When Lavin left ESPN to take charge of a floundering Red Storm program that had long ceased being relevant on the New York stage, he inherited a group of nine seniors who never had finished better than 6-12 in Big East play. St. John's promising start seemed to come off the tracks in back-to-back December losses to St. Bonaventure and Fordham, but after every misstep, it seems Lavin's team makes a quantum leap forward.
The pollsters barely have taken notice. Of the top 10 teams in the Big East, St. John's is the only one that hasn't appeared in the Top 25 of either the AP or ESPN/USA Today rankings.
But after winning five of its past six games, including blowouts of then-No. 3 Duke and then-No. 9 Connecticut and a sweep of Big East road games against Cincinnati and Marquette, the Red Storm (16-9, 8-5 Big East) is highly ranked where it counts. St. John's is 15th in the RPI rankings used by the selection committee to shape the expanded 68-team field and is rated No. 1 in strength of schedule, according to a consensus of services that duplicate the NCAA's formula.

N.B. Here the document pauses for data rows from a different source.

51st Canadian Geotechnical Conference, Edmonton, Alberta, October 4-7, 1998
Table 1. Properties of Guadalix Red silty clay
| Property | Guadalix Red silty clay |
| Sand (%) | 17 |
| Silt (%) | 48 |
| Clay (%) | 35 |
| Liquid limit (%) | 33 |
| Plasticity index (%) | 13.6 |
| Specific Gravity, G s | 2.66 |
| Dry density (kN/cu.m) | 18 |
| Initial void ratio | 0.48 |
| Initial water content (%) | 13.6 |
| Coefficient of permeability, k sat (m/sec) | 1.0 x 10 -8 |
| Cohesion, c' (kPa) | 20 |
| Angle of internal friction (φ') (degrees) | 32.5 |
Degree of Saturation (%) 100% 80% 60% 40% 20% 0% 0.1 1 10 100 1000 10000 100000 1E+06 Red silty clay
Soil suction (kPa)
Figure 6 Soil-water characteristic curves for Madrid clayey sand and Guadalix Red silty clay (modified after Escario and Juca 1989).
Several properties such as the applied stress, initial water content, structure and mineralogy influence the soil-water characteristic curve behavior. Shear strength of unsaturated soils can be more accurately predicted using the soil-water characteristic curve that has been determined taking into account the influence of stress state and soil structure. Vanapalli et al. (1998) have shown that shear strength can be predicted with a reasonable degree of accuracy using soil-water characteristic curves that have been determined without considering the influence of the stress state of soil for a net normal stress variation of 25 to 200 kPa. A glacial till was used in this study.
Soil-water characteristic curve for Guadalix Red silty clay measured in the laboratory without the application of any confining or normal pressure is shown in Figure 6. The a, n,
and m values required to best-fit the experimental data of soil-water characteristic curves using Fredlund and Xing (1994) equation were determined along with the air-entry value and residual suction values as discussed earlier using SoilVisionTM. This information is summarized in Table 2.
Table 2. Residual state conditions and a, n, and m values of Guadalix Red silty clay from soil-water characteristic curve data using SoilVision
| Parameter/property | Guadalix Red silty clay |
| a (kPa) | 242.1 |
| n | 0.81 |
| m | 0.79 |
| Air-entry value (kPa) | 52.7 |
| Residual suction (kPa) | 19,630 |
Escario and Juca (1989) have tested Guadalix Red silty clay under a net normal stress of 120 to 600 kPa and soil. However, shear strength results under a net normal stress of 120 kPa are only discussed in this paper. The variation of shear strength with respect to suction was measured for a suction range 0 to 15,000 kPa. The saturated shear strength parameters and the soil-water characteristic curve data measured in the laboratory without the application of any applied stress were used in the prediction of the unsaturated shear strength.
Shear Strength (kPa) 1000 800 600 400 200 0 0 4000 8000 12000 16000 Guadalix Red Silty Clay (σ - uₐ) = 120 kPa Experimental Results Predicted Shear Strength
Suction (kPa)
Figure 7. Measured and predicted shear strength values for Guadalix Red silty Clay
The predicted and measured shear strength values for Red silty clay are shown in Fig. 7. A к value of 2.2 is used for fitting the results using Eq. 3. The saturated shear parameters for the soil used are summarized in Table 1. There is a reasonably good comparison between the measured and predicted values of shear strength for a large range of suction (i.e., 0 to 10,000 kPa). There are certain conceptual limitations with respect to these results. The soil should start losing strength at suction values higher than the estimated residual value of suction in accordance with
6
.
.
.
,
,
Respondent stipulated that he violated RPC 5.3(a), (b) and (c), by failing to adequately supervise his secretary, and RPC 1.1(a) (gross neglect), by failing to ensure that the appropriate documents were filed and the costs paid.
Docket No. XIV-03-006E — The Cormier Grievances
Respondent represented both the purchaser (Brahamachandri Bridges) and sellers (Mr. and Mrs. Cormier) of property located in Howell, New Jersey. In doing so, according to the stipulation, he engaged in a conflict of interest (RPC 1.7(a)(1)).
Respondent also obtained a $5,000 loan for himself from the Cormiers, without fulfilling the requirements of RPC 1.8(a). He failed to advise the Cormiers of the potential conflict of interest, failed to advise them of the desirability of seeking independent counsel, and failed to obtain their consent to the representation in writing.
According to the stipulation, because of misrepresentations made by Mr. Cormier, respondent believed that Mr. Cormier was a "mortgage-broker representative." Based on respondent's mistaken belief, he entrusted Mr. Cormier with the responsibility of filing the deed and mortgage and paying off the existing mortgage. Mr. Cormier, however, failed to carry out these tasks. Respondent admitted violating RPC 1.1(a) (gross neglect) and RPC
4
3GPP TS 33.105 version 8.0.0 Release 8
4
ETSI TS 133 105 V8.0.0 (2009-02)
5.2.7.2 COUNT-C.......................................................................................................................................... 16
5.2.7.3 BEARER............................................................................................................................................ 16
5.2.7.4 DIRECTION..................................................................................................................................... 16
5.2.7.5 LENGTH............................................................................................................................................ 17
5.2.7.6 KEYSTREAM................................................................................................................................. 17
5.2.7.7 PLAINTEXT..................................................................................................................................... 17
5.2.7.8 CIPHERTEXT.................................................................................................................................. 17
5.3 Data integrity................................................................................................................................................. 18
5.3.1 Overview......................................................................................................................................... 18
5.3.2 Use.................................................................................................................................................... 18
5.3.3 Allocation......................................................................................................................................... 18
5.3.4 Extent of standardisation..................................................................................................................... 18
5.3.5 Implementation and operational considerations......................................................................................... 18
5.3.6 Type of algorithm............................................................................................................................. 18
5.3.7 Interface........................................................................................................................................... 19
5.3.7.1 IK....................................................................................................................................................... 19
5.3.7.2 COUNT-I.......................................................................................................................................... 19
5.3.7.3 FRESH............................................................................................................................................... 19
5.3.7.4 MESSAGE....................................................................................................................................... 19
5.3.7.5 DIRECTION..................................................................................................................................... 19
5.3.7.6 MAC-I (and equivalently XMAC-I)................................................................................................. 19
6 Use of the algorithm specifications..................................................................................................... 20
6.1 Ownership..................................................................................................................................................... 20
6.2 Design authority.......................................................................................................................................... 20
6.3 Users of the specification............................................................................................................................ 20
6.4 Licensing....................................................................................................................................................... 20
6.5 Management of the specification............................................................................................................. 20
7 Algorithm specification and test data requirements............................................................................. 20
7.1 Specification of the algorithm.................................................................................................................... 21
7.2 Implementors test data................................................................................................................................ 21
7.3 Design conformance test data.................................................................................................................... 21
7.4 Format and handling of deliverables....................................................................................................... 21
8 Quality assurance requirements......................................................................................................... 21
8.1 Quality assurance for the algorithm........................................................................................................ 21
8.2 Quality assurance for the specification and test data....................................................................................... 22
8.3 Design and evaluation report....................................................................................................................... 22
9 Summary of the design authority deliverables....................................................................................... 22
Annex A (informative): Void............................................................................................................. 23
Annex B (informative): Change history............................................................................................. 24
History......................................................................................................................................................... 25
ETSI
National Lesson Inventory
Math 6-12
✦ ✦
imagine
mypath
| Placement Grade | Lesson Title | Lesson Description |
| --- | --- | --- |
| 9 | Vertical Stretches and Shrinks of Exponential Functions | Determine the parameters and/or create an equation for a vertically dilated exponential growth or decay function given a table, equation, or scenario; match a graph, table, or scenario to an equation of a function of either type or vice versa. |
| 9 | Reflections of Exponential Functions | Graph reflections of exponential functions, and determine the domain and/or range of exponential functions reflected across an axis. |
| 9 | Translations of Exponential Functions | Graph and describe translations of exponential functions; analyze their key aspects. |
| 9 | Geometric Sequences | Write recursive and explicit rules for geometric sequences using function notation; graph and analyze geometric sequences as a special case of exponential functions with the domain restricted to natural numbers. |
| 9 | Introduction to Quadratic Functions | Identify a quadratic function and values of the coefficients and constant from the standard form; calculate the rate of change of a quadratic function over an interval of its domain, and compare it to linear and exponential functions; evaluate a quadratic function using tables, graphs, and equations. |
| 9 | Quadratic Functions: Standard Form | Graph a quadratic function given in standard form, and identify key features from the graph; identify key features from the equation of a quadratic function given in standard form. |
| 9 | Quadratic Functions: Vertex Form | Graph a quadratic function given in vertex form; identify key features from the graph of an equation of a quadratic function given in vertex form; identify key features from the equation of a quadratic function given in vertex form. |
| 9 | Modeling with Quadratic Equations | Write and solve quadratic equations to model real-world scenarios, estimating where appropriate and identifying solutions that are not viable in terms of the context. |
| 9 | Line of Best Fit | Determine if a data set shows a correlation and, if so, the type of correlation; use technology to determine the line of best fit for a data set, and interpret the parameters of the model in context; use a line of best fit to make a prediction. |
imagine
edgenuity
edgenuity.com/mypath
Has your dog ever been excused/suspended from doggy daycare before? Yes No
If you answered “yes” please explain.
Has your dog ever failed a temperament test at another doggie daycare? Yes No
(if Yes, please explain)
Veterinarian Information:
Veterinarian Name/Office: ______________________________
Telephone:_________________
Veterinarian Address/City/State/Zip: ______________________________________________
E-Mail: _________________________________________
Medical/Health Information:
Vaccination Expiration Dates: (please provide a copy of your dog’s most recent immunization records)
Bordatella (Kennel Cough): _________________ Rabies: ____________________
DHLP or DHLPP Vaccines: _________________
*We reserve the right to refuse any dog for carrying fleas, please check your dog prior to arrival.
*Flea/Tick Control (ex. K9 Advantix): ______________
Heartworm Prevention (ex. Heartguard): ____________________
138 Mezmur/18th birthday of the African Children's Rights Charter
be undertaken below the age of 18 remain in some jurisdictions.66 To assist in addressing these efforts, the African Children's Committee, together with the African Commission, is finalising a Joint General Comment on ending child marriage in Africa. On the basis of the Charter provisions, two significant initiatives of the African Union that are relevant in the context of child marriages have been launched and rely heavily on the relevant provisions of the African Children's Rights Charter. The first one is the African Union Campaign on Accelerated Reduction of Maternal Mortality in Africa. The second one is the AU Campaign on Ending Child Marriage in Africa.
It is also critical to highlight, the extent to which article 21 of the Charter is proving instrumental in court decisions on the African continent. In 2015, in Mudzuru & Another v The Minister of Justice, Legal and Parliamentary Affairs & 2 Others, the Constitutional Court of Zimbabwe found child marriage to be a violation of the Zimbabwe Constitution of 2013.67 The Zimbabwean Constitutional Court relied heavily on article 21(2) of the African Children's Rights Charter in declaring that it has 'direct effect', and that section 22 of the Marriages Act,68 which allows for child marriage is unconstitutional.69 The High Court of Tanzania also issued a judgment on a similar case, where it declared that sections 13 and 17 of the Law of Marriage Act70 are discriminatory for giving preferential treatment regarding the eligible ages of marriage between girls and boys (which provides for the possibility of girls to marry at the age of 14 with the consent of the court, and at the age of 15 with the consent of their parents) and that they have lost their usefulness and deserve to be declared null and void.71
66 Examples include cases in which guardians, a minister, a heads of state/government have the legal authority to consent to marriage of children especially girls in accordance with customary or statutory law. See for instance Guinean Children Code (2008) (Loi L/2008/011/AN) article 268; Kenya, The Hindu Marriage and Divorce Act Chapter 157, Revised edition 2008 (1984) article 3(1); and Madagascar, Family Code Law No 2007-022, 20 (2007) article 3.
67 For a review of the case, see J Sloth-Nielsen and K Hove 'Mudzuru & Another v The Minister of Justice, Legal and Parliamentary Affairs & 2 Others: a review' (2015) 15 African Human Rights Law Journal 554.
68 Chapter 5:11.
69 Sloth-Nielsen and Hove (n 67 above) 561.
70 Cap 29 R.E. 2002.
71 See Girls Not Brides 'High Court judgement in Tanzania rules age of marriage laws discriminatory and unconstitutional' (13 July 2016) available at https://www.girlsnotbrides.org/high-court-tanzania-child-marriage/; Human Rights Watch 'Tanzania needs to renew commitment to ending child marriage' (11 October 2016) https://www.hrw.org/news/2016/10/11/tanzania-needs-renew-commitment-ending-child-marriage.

ESPN "bracketologist" Joe Lunardi, who is considered an expert on the subject, had St. John's in the tournament as a seventh seed in the Southeast Region in the bracket he issued Monday before the Red Storm defeated Marquette Tuesday night. That victory put St. John's one win away from clinching a .500 record in the Big East and matching last season's total of 17 wins in 33 games.
The best indication of how far St. John's has come might be the anticipation of its next game against No. 4 Pitt Saturday afternoon at Madison Square Garden. In its past two Garden appearances, the Red Storm beat Duke by 15 points and UConn by 17. Despite its lofty ranking, Pitt could find itself on the wrong end of the same stick that punctured Duke and UConn.
Yes, St. John's is for real, and so is senior guard Dwight Hardy, who has stepped up his game to average 25.3 points during the Red Storm's recent six-game surge. A year ago, Hardy was coming off the bench, settling for nothing but long jumpers and being streaky as a result.
After Hardy's 28-point effort at Marquette, Lavin said, "Dwight is the best pure shooter I've coached. He's playing with confidence. It looks like he can drop-kick the ball in the Atlantic Ocean."
The beauty of what Lavin has done is that, while he built up Hardy for his long-range marksmanship, he also got him to change his game and look to go to the basket first while learning the patience to pick his spots from three-point range. Mix in Lavin's full-court pressure defense, and you have the makings of a tournament team.
Selection Sunday is a little more than three weeks away, but it will be an upset now if St. John's name doesn't land in the bracket.